• Action item:
Return every line of each entry below unchanged and in the same order.

• Dataset:
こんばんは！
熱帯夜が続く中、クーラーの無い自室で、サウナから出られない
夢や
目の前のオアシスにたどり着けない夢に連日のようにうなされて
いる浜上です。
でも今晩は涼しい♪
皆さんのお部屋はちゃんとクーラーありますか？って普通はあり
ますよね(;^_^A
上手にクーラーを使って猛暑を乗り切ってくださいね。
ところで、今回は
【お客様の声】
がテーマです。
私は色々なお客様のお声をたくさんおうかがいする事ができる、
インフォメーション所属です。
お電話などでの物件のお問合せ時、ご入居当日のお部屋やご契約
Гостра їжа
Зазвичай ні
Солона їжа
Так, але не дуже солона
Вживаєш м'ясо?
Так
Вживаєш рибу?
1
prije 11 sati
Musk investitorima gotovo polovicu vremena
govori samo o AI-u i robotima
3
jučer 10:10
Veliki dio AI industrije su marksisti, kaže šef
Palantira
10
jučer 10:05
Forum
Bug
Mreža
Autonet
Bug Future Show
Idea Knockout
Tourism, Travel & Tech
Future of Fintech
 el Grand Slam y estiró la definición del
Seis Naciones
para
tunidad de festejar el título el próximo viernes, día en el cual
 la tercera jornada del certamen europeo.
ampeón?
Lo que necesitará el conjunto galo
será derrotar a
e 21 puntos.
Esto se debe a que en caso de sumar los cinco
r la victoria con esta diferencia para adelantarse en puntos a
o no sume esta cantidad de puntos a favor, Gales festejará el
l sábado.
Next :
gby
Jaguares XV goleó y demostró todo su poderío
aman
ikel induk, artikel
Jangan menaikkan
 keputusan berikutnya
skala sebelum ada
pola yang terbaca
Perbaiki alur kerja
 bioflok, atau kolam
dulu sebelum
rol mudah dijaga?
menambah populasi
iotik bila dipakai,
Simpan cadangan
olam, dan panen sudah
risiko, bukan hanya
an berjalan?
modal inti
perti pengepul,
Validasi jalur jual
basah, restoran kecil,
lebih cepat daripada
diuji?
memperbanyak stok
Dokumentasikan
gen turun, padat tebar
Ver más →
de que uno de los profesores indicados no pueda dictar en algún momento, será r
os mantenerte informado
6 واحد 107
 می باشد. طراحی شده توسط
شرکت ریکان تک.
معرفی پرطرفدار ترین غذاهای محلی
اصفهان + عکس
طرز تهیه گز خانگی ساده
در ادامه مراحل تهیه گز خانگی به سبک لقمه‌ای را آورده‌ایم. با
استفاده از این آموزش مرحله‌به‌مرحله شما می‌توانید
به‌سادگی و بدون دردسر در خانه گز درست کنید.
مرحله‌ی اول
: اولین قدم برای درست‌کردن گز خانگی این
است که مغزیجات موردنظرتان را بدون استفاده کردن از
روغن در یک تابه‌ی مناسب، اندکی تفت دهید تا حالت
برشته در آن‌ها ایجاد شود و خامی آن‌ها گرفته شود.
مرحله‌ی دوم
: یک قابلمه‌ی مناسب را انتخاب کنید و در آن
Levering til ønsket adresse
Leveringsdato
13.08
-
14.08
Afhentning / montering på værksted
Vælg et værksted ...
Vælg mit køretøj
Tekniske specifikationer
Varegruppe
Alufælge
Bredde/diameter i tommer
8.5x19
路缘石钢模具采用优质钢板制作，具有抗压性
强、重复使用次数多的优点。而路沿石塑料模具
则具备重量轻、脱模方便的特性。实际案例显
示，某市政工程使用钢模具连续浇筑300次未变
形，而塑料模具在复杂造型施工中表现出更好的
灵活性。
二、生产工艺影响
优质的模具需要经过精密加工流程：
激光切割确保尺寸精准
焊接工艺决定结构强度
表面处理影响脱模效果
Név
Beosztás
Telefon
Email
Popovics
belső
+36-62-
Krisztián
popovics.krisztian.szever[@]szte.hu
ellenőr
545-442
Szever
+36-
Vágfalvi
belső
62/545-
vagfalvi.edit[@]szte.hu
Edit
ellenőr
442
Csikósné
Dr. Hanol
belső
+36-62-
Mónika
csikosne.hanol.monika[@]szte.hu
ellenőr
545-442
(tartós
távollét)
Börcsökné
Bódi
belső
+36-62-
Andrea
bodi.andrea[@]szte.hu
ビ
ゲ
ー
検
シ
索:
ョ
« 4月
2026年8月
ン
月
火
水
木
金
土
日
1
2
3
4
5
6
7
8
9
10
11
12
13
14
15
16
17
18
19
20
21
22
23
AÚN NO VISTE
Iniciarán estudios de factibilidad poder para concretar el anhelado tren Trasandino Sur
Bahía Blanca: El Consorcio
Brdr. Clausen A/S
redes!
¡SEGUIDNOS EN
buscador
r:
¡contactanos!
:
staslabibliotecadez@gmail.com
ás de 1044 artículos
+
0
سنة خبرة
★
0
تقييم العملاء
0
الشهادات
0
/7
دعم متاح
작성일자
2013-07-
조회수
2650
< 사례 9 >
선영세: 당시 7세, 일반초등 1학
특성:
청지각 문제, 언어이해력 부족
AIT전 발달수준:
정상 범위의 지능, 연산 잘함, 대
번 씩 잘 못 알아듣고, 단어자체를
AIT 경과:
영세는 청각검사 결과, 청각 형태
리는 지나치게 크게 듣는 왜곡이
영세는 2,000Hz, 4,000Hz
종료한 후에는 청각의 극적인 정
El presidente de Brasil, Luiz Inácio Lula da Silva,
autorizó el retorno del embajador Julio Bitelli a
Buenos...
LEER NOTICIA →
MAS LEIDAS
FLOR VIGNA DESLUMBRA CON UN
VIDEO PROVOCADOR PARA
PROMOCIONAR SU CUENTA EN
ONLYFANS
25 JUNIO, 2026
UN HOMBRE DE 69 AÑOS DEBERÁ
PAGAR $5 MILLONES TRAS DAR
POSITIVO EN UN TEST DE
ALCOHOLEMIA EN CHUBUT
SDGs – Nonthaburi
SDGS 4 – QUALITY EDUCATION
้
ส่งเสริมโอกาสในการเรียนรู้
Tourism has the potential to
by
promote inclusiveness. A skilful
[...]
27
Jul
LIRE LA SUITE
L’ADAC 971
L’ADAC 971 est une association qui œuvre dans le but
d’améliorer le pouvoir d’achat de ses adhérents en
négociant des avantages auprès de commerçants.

• Task output:
こんばんは！
熱帯夜が続く中、クーラーの無い自室で、サウナから出られない
夢や
目の前のオアシスにたどり着けない夢に連日のようにうなされて
いる浜上です。
でも今晩は涼しい♪
皆さんのお部屋はちゃんとクーラーありますか？って普通はあり
ますよね(;^_^A
上手にクーラーを使って猛暑を乗り切ってくださいね。
ところで、今回は
【お客様の声】
がテーマです。
私は色々なお客様のお声をたくさんおうかがいする事ができる、
インフォメーション所属です。
お電話などでの物件のお問合せ時、ご入居当日のお部屋やご契約
Гостра їжа
Зазвичай ні
Солона їжа
Так, але не дуже солона
Вживаєш м'ясо?
Так
Вживаєш рибу?
1
prije 11 sati
Musk investitorima gotovo polovicu vremena
govori samo o AI-u i robotima
3
jučer 10:10
Veliki dio AI industrije su marksisti, kaže šef
Palantira
10
jučer 10:05
Forum
Bug
Mreža
Autonet
Bug Future Show
Idea Knockout
Tourism, Travel & Tech
Future of Fintech
 el Grand Slam y estiró la definición del
Seis Naciones
para
tunidad de festejar el título el próximo viernes, día en el cual
 la tercera jornada del certamen europeo.
ampeón?
Lo que necesitará el conjunto galo
será derrotar a
e 21 puntos.
Esto se debe a que en caso de sumar los cinco
r la victoria con esta diferencia para adelantarse en puntos a
o no sume esta cantidad de puntos a favor, Gales festejará el
l sábado.
Next :
gby
Jaguares XV goleó y demostró todo su poderío
aman
ikel induk, artikel
Jangan menaikkan
 keputusan berikutnya
skala sebelum ada
pola yang terbaca
Perbaiki alur kerja
 bioflok, atau kolam
dulu sebelum
rol mudah dijaga?
menambah populasi
iotik bila dipakai,
Simpan cadangan
olam, dan panen sudah
risiko, bukan hanya
an berjalan?
modal inti
perti pengepul,
Validasi jalur jual
basah, restoran kecil,
lebih cepat daripada
diuji?
memperbanyak stok
Dokumentasikan
gen turun, padat tebar
Ver más →
de que uno de los profesores indicados no pueda dictar en algún momento, será r
os mantenerte informado
6 واحد 107
 می باشد. طراحی شده توسط
شرکت ریکان تک.
معرفی پرطرفدار ترین غذاهای محلی
اصفهان + عکس
طرز تهیه گز خانگی ساده
در ادامه مراحل تهیه گز خانگی به سبک لقمه‌ای را آورده‌ایم. با
استفاده از این آموزش مرحله‌به‌مرحله شما می‌توانید
به‌سادگی و بدون دردسر در خانه گز درست کنید.
مرحله‌ی اول
: اولین قدم برای درست‌کردن گز خانگی این
است که مغزیجات موردنظرتان را بدون استفاده کردن از
روغن در یک تابه‌ی مناسب، اندکی تفت دهید تا حالت
برشته در آن‌ها ایجاد شود و خامی آن‌ها گرفته شود.
مرحله‌ی دوم
: یک قابلمه‌ی مناسب را انتخاب کنید و در آن
Levering til ønsket adresse
Leveringsdato
13.08
-
14.08
Afhentning / montering på værksted
Vælg et værksted ...
Vælg mit køretøj
Tekniske specifikationer
Varegruppe
Alufælge
Bredde/diameter i tommer
8.5x19
路缘石钢模具采用优质钢板制作，具有抗压性
强、重复使用次数多的优点。而路沿石塑料模具
则具备重量轻、脱模方便的特性。实际案例显
示，某市政工程使用钢模具连续浇筑300次未变
形，而塑料模具在复杂造型施工中表现出更好的
灵活性。
二、生产工艺影响
优质的模具需要经过精密加工流程：
激光切割确保尺寸精准
焊接工艺决定结构强度
表面处理影响脱模效果
Név
Beosztás
Telefon
Email
Popovics
belső
+36-62-
Krisztián
popovics.krisztian.szever[@]szte.hu
ellenőr
545-442
Szever
+36-
Vágfalvi
belső
62/545-
vagfalvi.edit[@]szte.hu
Edit
ellenőr
442
Csikósné
Dr. Hanol
belső
+36-62-
Mónika
csikosne.hanol.monika[@]szte.hu
ellenőr
545-442
(tartós
távollét)
Börcsökné
Bódi
belső
+36-62-
Andrea
bodi.andrea[@]szte.hu
ビ
ゲ
ー
検
シ
索:
ョ
« 4月
2026年8月
ン
月
火
水
木
金
土
日
1
2
3
4
5
6
7
8
9
10
11
12
13
14
15
16
17
18
19
20
21
22
23
AÚN NO VISTE
Iniciarán estudios de factibilidad poder para concretar el anhelado tren Trasandino Sur
Bahía Blanca: El Consorcio
Brdr. Clausen A/S
redes!
¡SEGUIDNOS EN
buscador
r:
¡contactanos!
:
staslabibliotecadez@gmail.com
ás de 1044 artículos
+
0
سنة خبرة
★
0
تقييم العملاء
0
الشهادات
0
/7
دعم متاح
작성일자
2013-07-
조회수
2650
< 사례 9 >
선영세: 당시 7세, 일반초등 1학
특성:
청지각 문제, 언어이해력 부족
AIT전 발달수준:
정상 범위의 지능, 연산 잘함, 대
번 씩 잘 못 알아듣고, 단어자체를
AIT 경과:
영세는 청각검사 결과, 청각 형태
리는 지나치게 크게 듣는 왜곡이
영세는 2,000Hz, 4,000Hz
종료한 후에는 청각의 극적인 정
El presidente de Brasil, Luiz Inácio Lula da Silva,
autorizó el retorno del embajador Julio Bitelli a
Buenos...
LEER NOTICIA →
MAS LEIDAS
FLOR VIGNA DESLUMBRA CON UN
VIDEO PROVOCADOR PARA
PROMOCIONAR SU CUENTA EN
ONLYFANS
25 JUNIO, 2026
UN HOMBRE DE 69 AÑOS DEBERÁ
PAGAR $5 MILLONES TRAS DAR
POSITIVO EN UN TEST DE
ALCOHOLEMIA EN CHUBUT
SDGs – Nonthaburi
SDGS 4 – QUALITY EDUCATION
้
ส่งเสริมโอกาสในการเรียนรู้
Tourism has the potential to
by
promote inclusiveness. A skilful
[...]
27
Jul
LIRE LA SUITE
L’ADAC 971
L’ADAC 971 est une association qui œuvre dans le but
d’améliorer le pouvoir d’achat de ses adhérents en
négociant des avantages auprès de commerçants.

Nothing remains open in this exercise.